Quand les températures s’envolent, le vélo ne devient pas seulement moins agréable : il devient plus dangereux. La chaleur fatigue plus vite, émousse la vigilance et expose à la déshydratation comme au coup de chaud. Au-delà du simple inconfort, c’est un véritable enjeu de sécurité routière, que la Sécurité routière met d’ailleurs en avant dans ses campagnes estivales. Voici pourquoi la chaleur est un risque à vélo, et les réflexes pour continuer de rouler sereinement.
La chaleur, un risque de sécurité routière à part entière
L’effet est insidieux. Sous forte chaleur, l’effort physique se double d’un stress thermique : le corps puise dans ses réserves pour se refroidir, la fatigue arrive plus tôt et la concentration baisse. Or un cycliste moins vigilant réagit moins vite — un retard de quelques fractions de seconde qui peut tout changer en ville, au milieu du trafic.
À la déshydratation et au coup de chaud s’ajoute donc un risque souvent sous-estimé : la perte d’attention. C’est précisément ce que rappelle la Sécurité routière, qui invite les cyclistes à redoubler de prudence pendant les épisodes caniculaires.

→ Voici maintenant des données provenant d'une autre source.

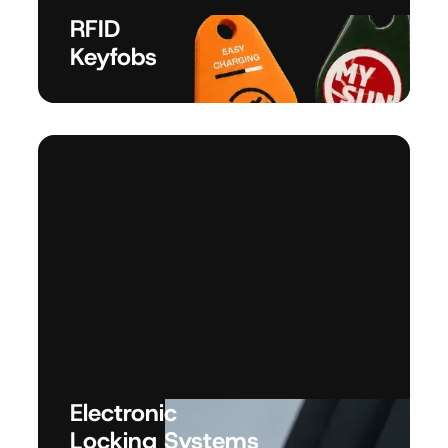
RFID
Keyfobs
Electronic
Locking Systems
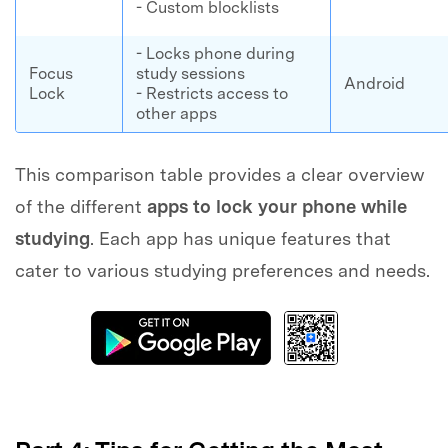
- Custom blocklists
- Locks phone during
Focus
study sessions
Android
Lock
- Restricts access to
other apps
This comparison table provides a clear overview
of the different
apps to lock your phone while
studying
. Each app has unique features that
cater to various studying preferences and needs.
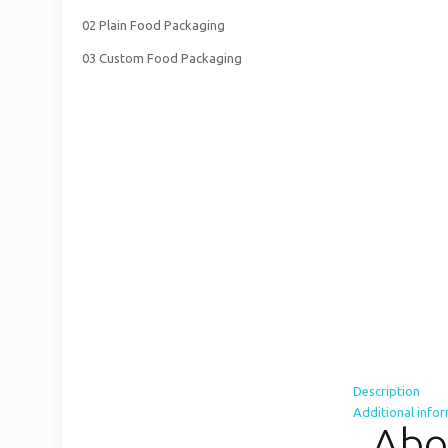
02 Plain Food Packaging
03 Custom Food Packaging
Description
Additional info
Abo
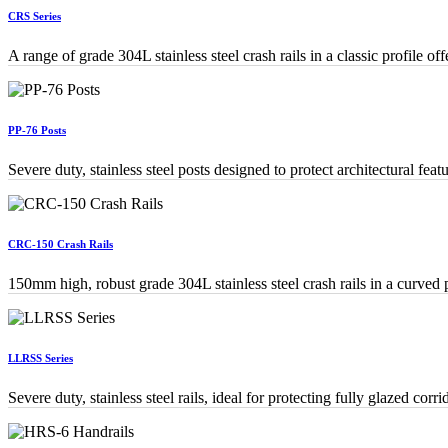
CRS Series
A range of grade 304L stainless steel crash rails in a classic profile of
PP-76 Posts
Severe duty, stainless steel posts designed to protect architectural fea
CRC-150 Crash Rails
150mm high, robust grade 304L stainless steel crash rails in a curved p
LLRSS Series
Severe duty, stainless steel rails, ideal for protecting fully glazed corri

Bien s’équiper avant de partir
Quelques précautions limitent nettement l’impact de la chaleur. La Sécurité routière recommande des vêtements légers mais couvrants, des lunettes de soleil, une gourde d’eau à portée de main et un casque bien aéré — un détail trop souvent négligé, alors qu’un casque ventilé évacue la chaleur de la tête sans rien sacrifier à la protection. Sur la question de l’effort et de la transpiration, nos conseils pour pédaler sans finir trempé complètent utilement ces réflexes.
Ne pas oublier le vélo lui-même : la pression des pneus
La chaleur ne s’attaque pas qu’au cycliste : elle malmène aussi le matériel. Le bitume surchauffé, qui peut largement dépasser la température de l’air, fragilise les pneumatiques. La Sécurité routière conseille de vérifier régulièrement leur pression : un gonflage inadapté augmente le risque de crevaison sur une chaussée brûlante. Un contrôle rapide avant de partir évite bien des galères au bord de la route, en plein soleil.
Avec un enfant à bord, une vigilance redoublée
Transporter un enfant change la donne : lui ne fournit aucun effort, mais reste exposé, immobile, au soleil. Sur un siège adapté, l’installation d’un pare-soleil aide à le protéger de l’exposition directe et à prévenir le coup de chaleur. La prudence s’impose d’autant plus que les plus jeunes encaissent moins bien les fortes températures. Pour transporter un enfant en toute sécurité, à vélo électrique notamment, nos repères dédiés restent valables, canicule ou non.
Choisir le bon créneau et le bon itinéraire
Le moment et le tracé du trajet pèsent autant que l’équipement. Rouler tôt le matin ou en soirée permet d’esquiver le pic de chaleur de l’après-midi, tandis que privilégier les rues ombragées et les axes les moins exposés réduit nettement la sensation de fournaise. Et si la chaleur rend vraiment le vélo trop éprouvant, mieux vaut parfois changer de mode : on a comparé les options pour se déplacer en ville quand il fait 40 °C.
Aucune de ces précautions n’est compliquée. Prises ensemble, elles font la différence entre un trajet maîtrisé et une sortie à risque. Par forte chaleur, le bon réflexe reste de s’écouter, de s’hydrater souvent et, en cas de doute, de renoncer au trajet non essentiel.